National Museum of History, Castle of Chapultepec

The Museum has twelve halls that present the country's historical trajectory, from the Conquest to the dawn of the twentieth century, among which stand out: Two isolated continents, The Church in time of the Bourbons, the footprints of Miguel Hidalgo, The Young Nation (1821-1867), Towards Modernity, Revolutions, The Constitutional Era, Malaquitas Hall and Viceroys Hall. It also has twenty-two halls in the area known as Alcázar, where the halls of Maximilian of Habsburg (1832-1857) and Carlota of Belgium (1840-1927), as well as President Porfirio Diaz (1830-1915) are recreated. It also houses the carriages of Benito Juárez (1866-1872) and Maximiliano, and a hall that recalls the assault on the Chapultepec Castle by the American troops of 1847, among other historical events. It has one of the largest collections, it exceeds 90000 objects including paintings, drawings, engravings, prints, coins, historical flags, historical documents, weapons, clothing and accessories, as well as furniture and household goods.

Date: Tuesday, November 7th, 2017

Duration: 10:00 am - 4.00 pm

20 available places

Cost: US$20.00 per person, including transport from the conference hotel, museum entrance and tour guide in English. Note that food/lunch is not included.

http://www.castillodechapultepec.inah.gob.mx/

 

Templo Mayor, Downtown

This museum - designed by the architect Pedro Ramírez Vázquez (1919-2013) - was created to exhibit more than seven thousand objects found during the excavations (between 1978 and 2982) in what was the Sacred Precinct of the Mexica culture. The museographic project is based on the distribution itself of the Templo Mayor, where Tlaloc, god of the rain, and Huitzilopochtli, sole deity of the war, were worshiped. Nestled in the "heart" of Mexico City, the site offers visitors the opportunity to experience Mexican vestiges through its eight halls: Archaeological Background, Ritual and Sacrifice, Tribute and Trade, Huitzilopochtli, Tlaloc, Flora and Fauna, Agriculture and Historical Archeology.

Date: Wednesday, November 8th, 2017

Duration: 10:00 am - 4.00 pm

20 available places

Cost: US$20.00 per person, including transport from the conference hotel, museum entrance and tour guide in English. Note that food/lunch is not included.

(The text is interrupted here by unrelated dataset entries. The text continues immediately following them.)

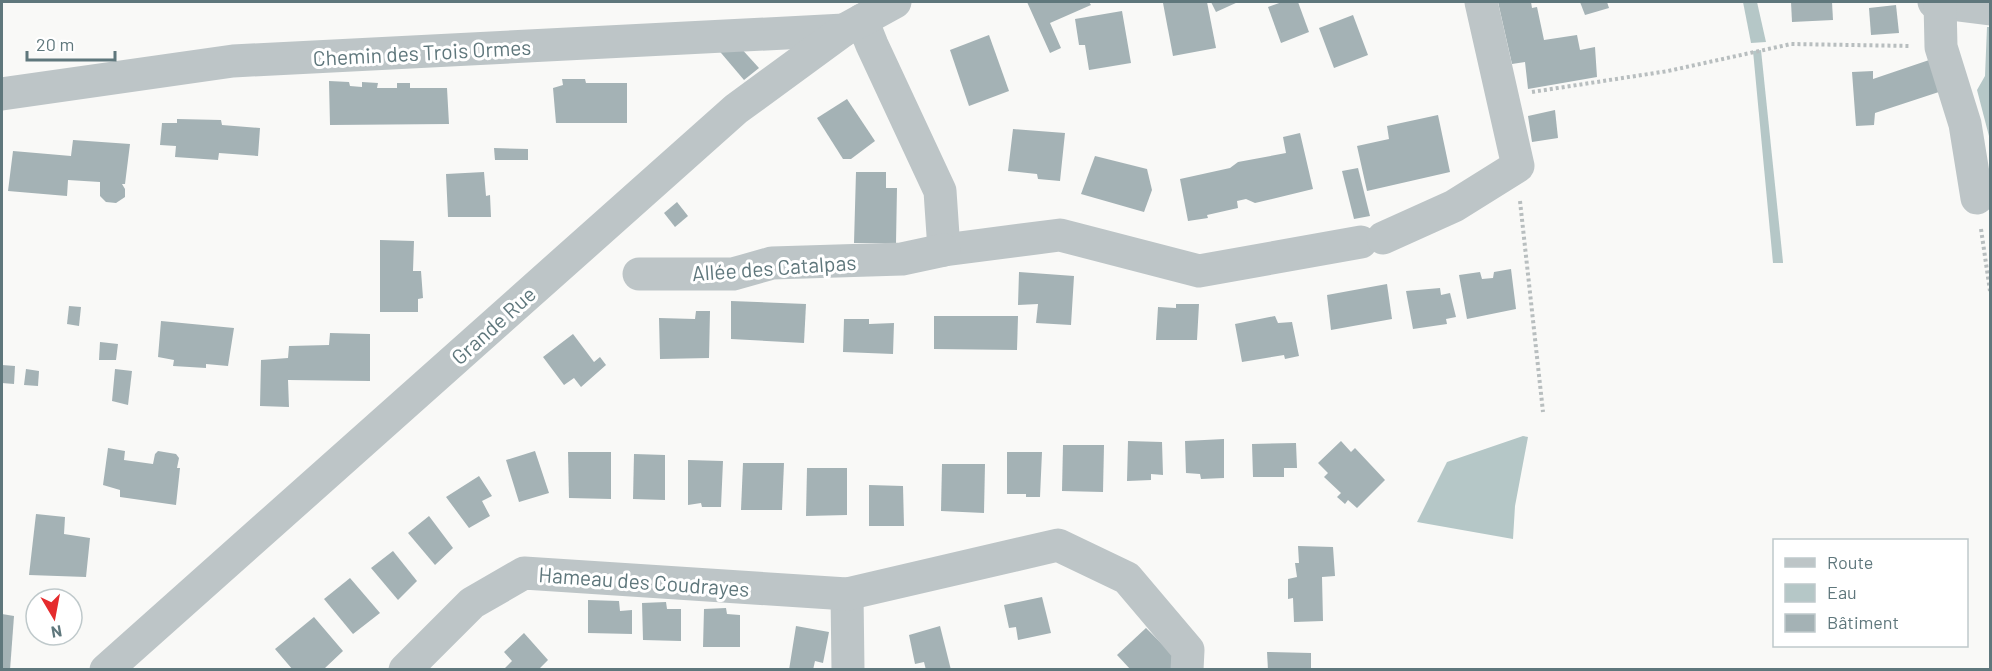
<svg xmlns="http://www.w3.org/2000/svg" width="1992" height="671" font-family="Barlow,sans-serif">
	<rect width="100%" height="100%" fill="#f9f9f7"/>
	<!-- water -->
	<g fill="#b5c7c7">
		<polygon points="1743,2 1757,2 1766,42 1751,43"/>
		<polygon points="1987,27 1990,27 1990,140 1977,90 1985,76"/>
		<polygon points="1761,50 1783,262 1783,263 1773,263 1753,51"/>
		<polygon points="1523,436 1528,437 1515,506 1513,539 1417,522 1447,462"/>
	</g>
	<!-- building -->
	<g fill="#a4b2b5">
		<polygon points="1027,2 1089,2 1091,5 1050,23 1061,48 1050,53"/>
		<polygon points="1171,2 1207,2 1216,48 1173,56 1163,3"/>
		<polygon points="1211,2 1238,2 1216,12"/>
		<polygon points="1282,2 1298,2 1309,32 1281,43 1268,7"/>
		<polygon points="1498,2 1531,2 1532,8 1537,7 1544,40 1577,35 1580,50 1595,47 1597,77 1528,89 1525,62 1512,64"/>
		<polygon points="1580,2 1607,2 1609,8 1585,15"/>
		<polygon points="1791,2 1832,2 1833,20 1792,22"/>
		<polygon points="1896,5 1899,33 1871,35 1869,8"/>
		<polygon points="1122,11 1131,63 1089,70 1085,45 1079,45 1075,19"/>
		<polygon points="1353,15 1368,55 1334,68 1319,28"/>
		<polygon points="989,35 1009,91 969,106 950,50"/>
		<polygon points="739,46 759,68 744,80 716,47"/>
		<polygon points="1941,56 1951,88 1875,113 1874,125 1856,126 1852,72 1873,71 1873,79"/>
		<polygon points="562,79 585,79 586,83 627,83 627,123 556,123 553,88 563,85"/>
		<polygon points="329,81 349,82 350,86 362,87 362,82 378,83 377,88 397,88 397,83 410,83 410,88 447,88 449,124 330,125"/>
		<polygon points="847,99 875,141 851,159 843,159 817,118"/>
		<polygon points="1555,110 1558,138 1532,142 1528,116"/>
		<polygon points="1438,115 1450,172 1367,191 1357,146 1389,139 1387,126"/>
		<polygon points="177,119 221,120 222,125 260,128 258,156 219,153 218,160 175,157 176,146 160,145 162,123 177,123"/>
		<polygon points="1013,129 1065,133 1060,181 1038,179 1037,174 1008,171"/>
		<polygon points="1300,133 1313,189 1255,203 1246,199 1237,201 1238,208 1207,215 1208,218 1188,221 1180,179 1230,168 1238,162 1286,153 1283,137"/>
		<polygon points="73,140 130,144 125,184 122,184 125,189 125,197 116,203 106,202 100,196 100,182 68,180 67,196 8,191 13,151 71,156"/>
		<polygon points="494,148 528,149 528,160 495,160"/>
		<polygon points="1095,156 1147,169 1152,190 1144,212 1081,194"/>
		<polygon points="1358,168 1370,216 1354,219 1342,171"/>
		<polygon points="484,172 486,196 490,195 491,217 448,217 446,174"/>
		<polygon points="856,172 886,172 886,188 897,188 896,243 854,243"/>
		<polygon points="677,202 688,216 675,227 664,213"/>
		<polygon points="380,240 414,241 413,271 421,271 423,298 418,299 418,312 380,312"/>
		<polygon points="1511,269 1516,309 1467,319 1459,275 1480,272 1482,279 1493,278 1494,272"/>
		<polygon points="1019,272 1074,276 1071,325 1036,323 1038,304 1018,305"/>
		<polygon points="1387,284 1392,319 1331,330 1327,295"/>
		<polygon points="1440,288 1441,295 1450,293 1456,317 1446,319 1447,324 1413,329 1406,291"/>
		<polygon points="731,301 806,304 804,343 731,339"/>
		<polygon points="1176,304 1199,304 1197,340 1156,340 1158,307 1176,308"/>
		<polygon points="69,306 81,307 79,326 67,324"/>
		<polygon points="696,311 710,311 709,358 660,359 659,318 695,319"/>
		<polygon points="934,316 1018,316 1017,350 934,349"/>
		<polygon points="1275,316 1278,323 1292,322 1299,356 1285,359 1284,355 1242,362 1235,324"/>
		<polygon points="844,319 869,319 869,324 894,323 893,354 843,352"/>
		<polygon points="161,321 234,328 228,366 206,364 206,368 173,366 174,360 158,357"/>
		<polygon points="330,333 370,334 370,381 288,380 289,407 260,406 261,360 288,358 289,346 329,345"/>
		<polygon points="573,334 594,362 600,357 606,365 581,387 574,378 564,385 543,357"/>
		<polygon points="100,342 118,344 116,360 99,360"/>
		<polygon points="2,365 15,366 14,384 2,383"/>
		<polygon points="26,369 39,371 38,386 24,385"/>
		<polygon points="115,369 132,371 128,405 112,401"/>
		<polygon points="1224,439 1224,478 1201,479 1200,474 1186,473 1185,441"/>
		<polygon points="1128,441 1162,442 1163,475 1151,474 1151,480 1127,481"/>
		<polygon points="1341,441 1351,452 1355,448 1385,480 1357,508 1348,500 1345,504 1337,497 1341,493 1324,477 1328,473 1318,463"/>
		<polygon points="1296,443 1297,468 1284,468 1284,477 1253,477 1252,444"/>
		<polygon points="1063,445 1104,445 1103,492 1062,491"/>
		<polygon points="108,448 125,451 124,460 153,464 155,454 158,451 176,454 179,458 177,468 180,468 176,505 120,497 120,490 103,485"/>
		<polygon points="535,451 549,493 519,502 506,460"/>
		<polygon points="568,452 611,452 611,499 569,498"/>
		<polygon points="1007,452 1042,452 1040,497 1026,497 1026,494 1007,494"/>
		<polygon points="634,454 665,455 665,500 633,499"/>
		<polygon points="688,460 723,461 721,507 702,507 701,503 688,505"/>
		<polygon points="743,463 784,463 782,510 741,510"/>
		<polygon points="942,464 985,464 984,513 941,511"/>
		<polygon points="807,468 847,468 847,515 806,516"/>
		<polygon points="479,476 492,496 482,501 490,516 469,528 446,497"/>
		<polygon points="869,485 903,486 904,526 869,526"/>
		<polygon points="36,514 65,517 64,534 90,538 86,577 29,575"/>
		<polygon points="429,516 453,548 435,565 408,533"/>
		<polygon points="1298,546 1333,547 1335,576 1322,577 1323,621 1294,622 1293,598 1288,599 1288,579 1297,577 1295,563 1299,563"/>
		<polygon points="393,551 417,581 398,600 371,568"/>
		<polygon points="350,578 380,613 353,634 324,599"/>
		<polygon points="1042,597 1051,633 1018,640 1016,627 1009,628 1004,605"/>
		<polygon points="588,600 619,601 620,611 632,610 632,634 588,633"/>
		<polygon points="666,602 667,609 681,609 681,641 643,640 642,603"/>
		<polygon points="726,608 727,614 740,615 740,647 703,647 704,609"/>
		<polygon points="2,614 14,616 10,670 2,670"/>
		<polygon points="314,617 343,651 325,668 326,670 293,670 275,649"/>
		<polygon points="796,626 829,632 823,663 815,661 813,670 789,670"/>
		<polygon points="940,626 951,670 926,670 924,662 915,664 909,635"/>
		<polygon points="1146,628 1179,661 1170,670 1131,670 1117,655"/>
		<polygon points="524,633 548,660 538,670 503,670 512,661 504,652"/>
		<polygon points="1267,652 1311,653 1311,670 1268,670"/>
	</g>
	<g fill="none" stroke-linecap="round" stroke-linejoin="round">
		<!-- path -->
		<g stroke="#b8bebf" stroke-width="4" stroke-dasharray="3 3" stroke-linecap="butt">
			<polyline points="1532,92 1668,71 1791,44 1910,46"/>
			<polyline points="1520,201 1543,412"/>
			<polyline points="1981,229 1990,291"/>
		</g>
		<!-- minor -->
		<g stroke="#bdc5c7" stroke-width="33">
			<polyline points="1934,2 1990,9"/>
			<polyline points="1940,2 1941,47 1965,124 1977,198"/>
			<polyline points="862,20 872,45 940,191 944,250 1060,235 1199,271 1361,242"/>
			<polyline points="2,94 233,61 844,30"/>
			<polyline points="1383,238 1454,206 1518,166 1481,2"/>
			<polyline points="639,274 733,274 772,263 902,259 944,250"/>
			<polyline points="847,594 848,670"/>
			<polyline points="106,670 736,109 844,30 895,2"/>
			<polyline points="405,670 472,603 524,573 847,594 1058,545 1127,578 1188,650 1187,670"/>
		</g>
	</g>
	<g text-anchor="middle" dominant-baseline="central" stroke-width="6" stroke-linejoin="round" paint-order="stroke">
		<!-- street labels -->
		<g font-size="21" fill="#5f777c" stroke="#fff">
			<text transform="translate(422 52) rotate(-3)">Chemin des Trois Ormes</text>
			<text transform="translate(774 267) rotate(-4)">Allée des Catalpas</text>
			<text transform="translate(493 325) rotate(-42)">Grande Rue</text>
			<text transform="translate(644 581) rotate(4)">Hameau des Coudrayes</text>
		</g>
	</g>
	<!-- border -->
	<rect width="1992" height="671" fill="none" stroke="#5f777c" stroke-width="6"/>
	<!-- legend -->
	<rect x="1773" y="539" width="195" height="108" fill="#ffffff" stroke="#bfc9cb" stroke-width="1.5"/>
	<rect x="1785" y="558" width="30" height="9" fill="#bdc5c7" stroke="#bfc9cb" stroke-width="1.5"/>
	<text x="1827" y="569" font-size="18" fill="#5f777c">Route</text>
	<rect x="1785" y="584" width="30" height="18" fill="#b5c7c7" stroke="#bfc9cb" stroke-width="1.5"/>
	<text x="1827" y="599" font-size="18" fill="#5f777c">Eau</text>
	<rect x="1785" y="614" width="30" height="18" fill="#a4b2b5" stroke="#bfc9cb" stroke-width="1.5"/>
	<text x="1827" y="629" font-size="18" fill="#5f777c">Bâtiment</text>
	<!-- north arrow -->
	<g transform="translate(54 617) rotate(170)"><circle r="28" fill="#ffffff" stroke="#bfc9cb" stroke-width="1.5"/>
	<path d="M0-4.5L10 22L0 15L-10 22Z" fill="#e52b2d"/>
	<text y="-9" font-size="16" font-weight="bold" text-anchor="middle" fill="#5f777c">N</text>
	</g>
	<!-- scale -->
	<path d="M27 51v9h88v-9" fill="none" stroke="#5f777c" stroke-width="3"/>
	<text x="36" y="51" font-size="18" fill="#5f777c" stroke="#ffffff" stroke-width="4.5" paint-order="stroke">20 m</text>
</svg>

http://www.templomayor.inah.gob.mx/

 

Xochicalco

Xochicalco is an archeological site of the period known as Epiclásico (700-900 AD) characterized by the emergence of cities in central Mexico after the decline of Teotihuacan city and the void of power left by it. This period is characterized by a series of events that give way to the foundation of Tula, after a series of migrations of groups inhabiting central Mexico; this coincides with the abandonment of the sites of the north of Mesoamerica and the collapse of the Mayan cities of the low lands of the center and the south. It has been suggested that these events led in Xochicalco to the arrival of various groups from different parts of the Mesoamerican region. The reliefs of the feathered serpents in the temple of the same name suggest Teotihuacan and Mayan influences. On the other hand, its position on the top of a mountain, like other population centers of that time, suggests a period of war between cities with small territories, in the absence of a hegemonic city, however this interpretation has been refuted recently in favor of the symbolic and territorial elements: hill, water, settlement. One of the most interesting spaces of this site is an astronomical observatory in a cave that is accessed through a stairway carved in the rock. In this, for a period of 150 days a year, from April 30, the sun is seen to enter by a vertical duct of small dimensions perforated in the rock. Chronology: 200 a. C. at 1000 d. C Main chronological location: Epiclassic, 650 to 900 d. C.

Date: Saturday, November 11th, 2017

Duration: 9:00 am - 6 pm

40 available places

Cost: US$50.00 per person, including box lunch, transport from the conference hotel, museum entrance and tour guide in English.